Trecho citado
+ + + + +

É claro que não desconheço a absoluta necessidade da presentânea intervenção estatal antes da eclosão do dano ambiental, amiudadas vezes irreversível por sua própria natureza. Nesse viés, a atuação do órgão ministerial é digna dos mais elevados encômios.
Na hipótese em tablado, todavia, não há sequer início de atividade potencialmente degradadora, encontrando-se o processo de licenciamento em seus albores.
Concluído o processo administrativo, poderá ser questionado, inclusive com a paralisação de obras, acaso já iniciadas. Iniciadas as obras à míngua do devido processo administrativo, poderá ela ser judicialmente embargada. O que entendo inviável, repito, é determinar-se a paralisação do processo administrativo que culminará em uma decisão ainda in fieri, posto que diga respeito a bens intangíveis, como acima deixei consignado.

+ + + + +

Registros
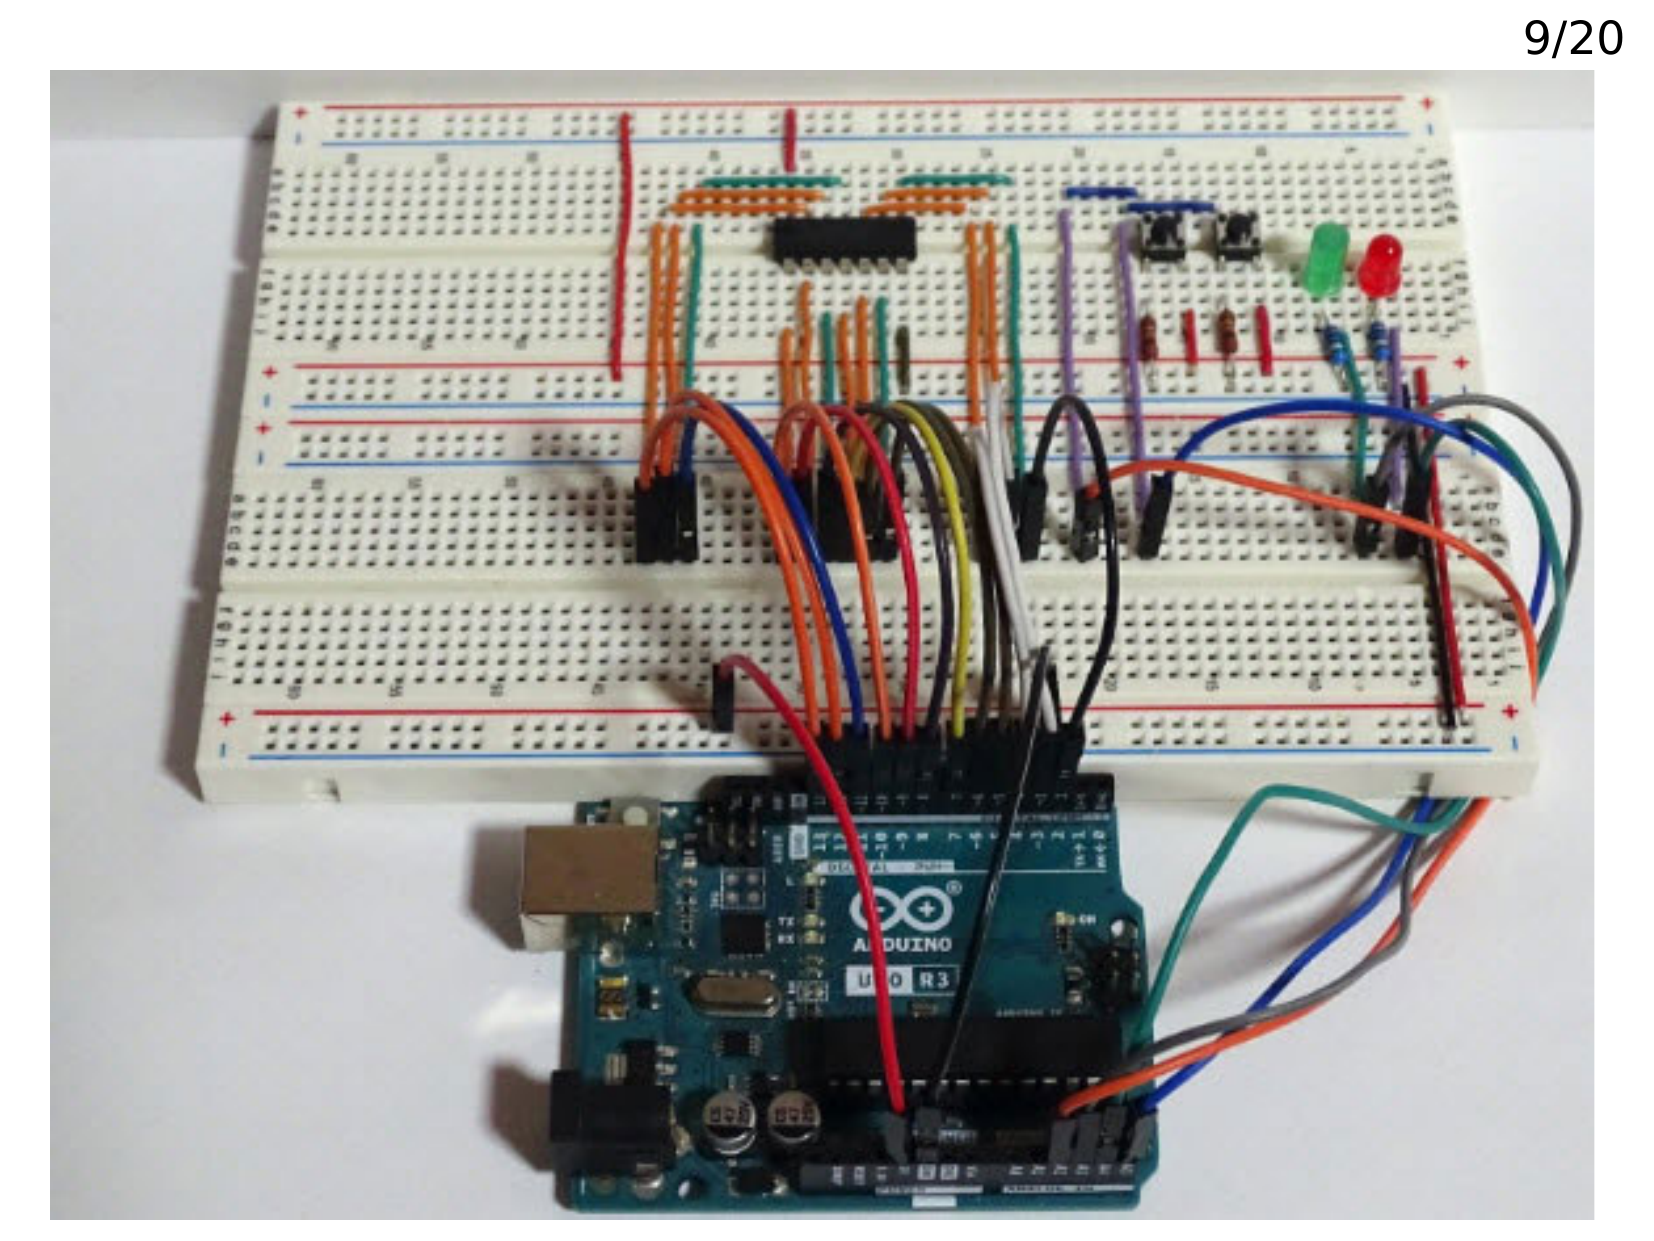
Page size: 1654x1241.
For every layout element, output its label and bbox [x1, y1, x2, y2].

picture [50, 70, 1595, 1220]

+ + + + +

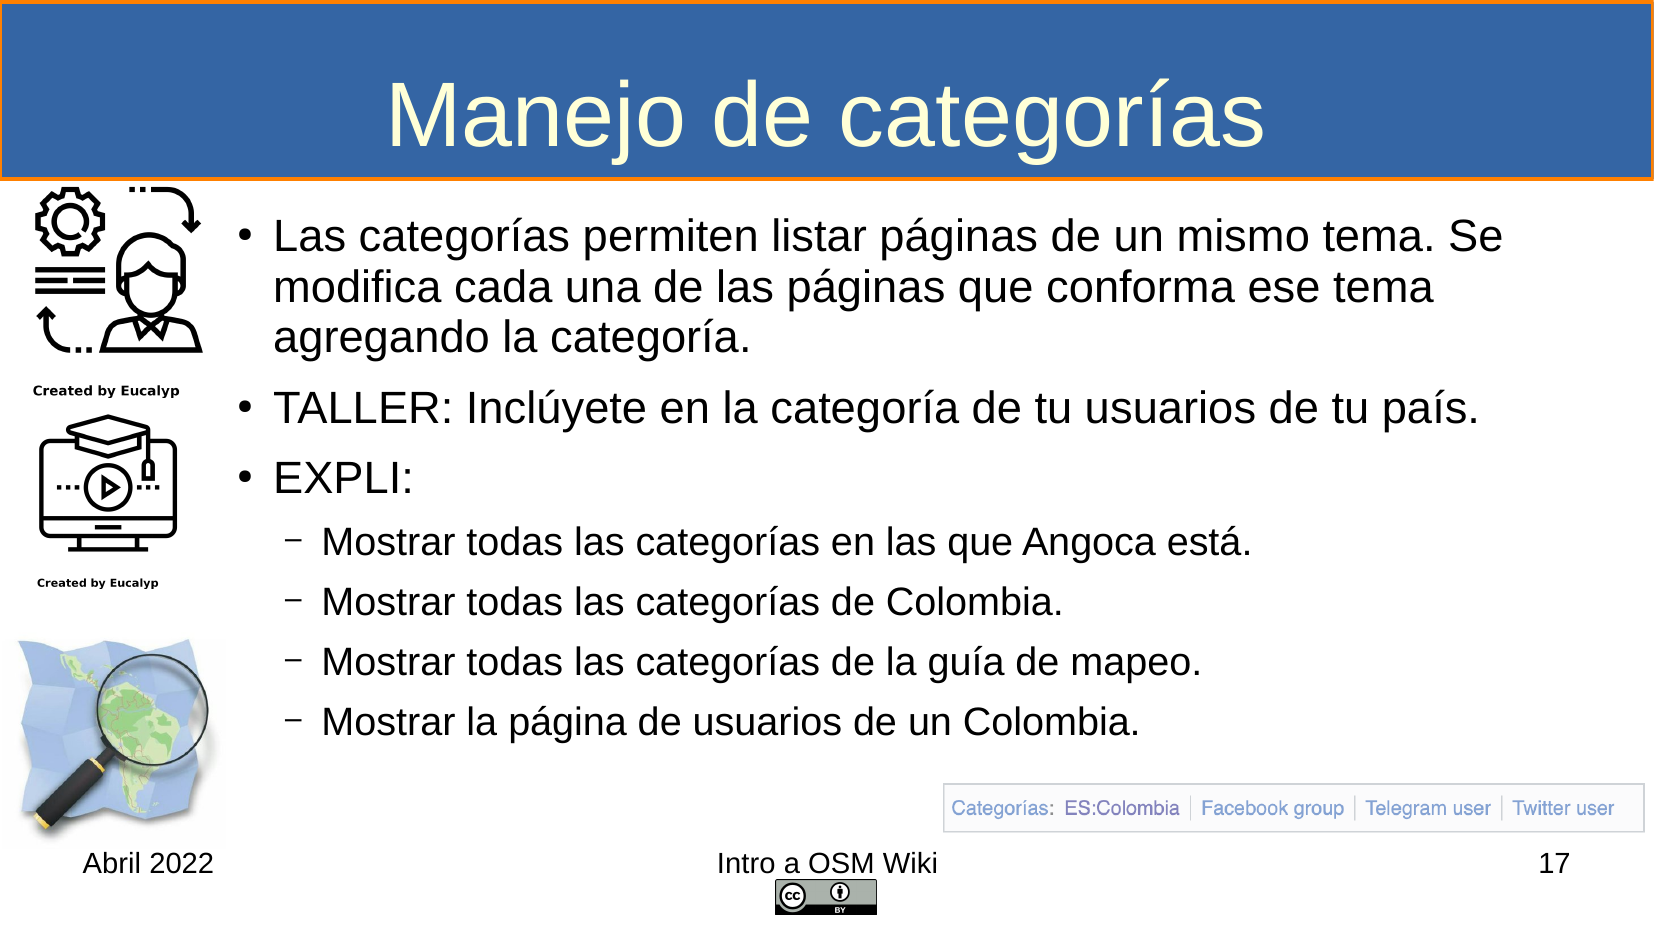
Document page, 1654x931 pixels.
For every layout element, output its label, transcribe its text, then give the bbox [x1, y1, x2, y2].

+ + + + +

Exercícios
1. Transcreva do trecho sobre licenciamento ambiental a parte que começa nas palavras "Na hipótese em" e termina depois de "acima deixei consignado.".
2. Dê continuidade ao trecho sobre licenciamento ambiental, a partir da última frase apresentada.

Respostas
1.
Na hipótese em tablado, todavia, não há sequer início de atividade potencialmente degradadora, encontrando-se o processo de licenciamento em seus albores.
Concluído o processo administrativo, poderá ser questionado, inclusive com a paralisação de obras, acaso já iniciadas. Iniciadas as obras à míngua do devido processo administrativo, poderá ela ser judicialmente embargada. O que entendo inviável, repito, é determinar-se a paralisação do processo administrativo que culminará em uma decisão ainda in fieri, posto que diga respeito a bens intangíveis, como acima deixei consignado.

2.
Falta à parte autora, em que pese os elevadíssimos imperativos que a animam, interesse de agir, na modalidade “interesse necessidade”.
Nessa ordem de considerações, extingo o feito sem resolução do mérito (Código de Processo Civil, artigo 267, inciso VI).
Custas: nihil.
Sem condenação na verba honorária, à falta da angularização da relação processual.
P.R.I.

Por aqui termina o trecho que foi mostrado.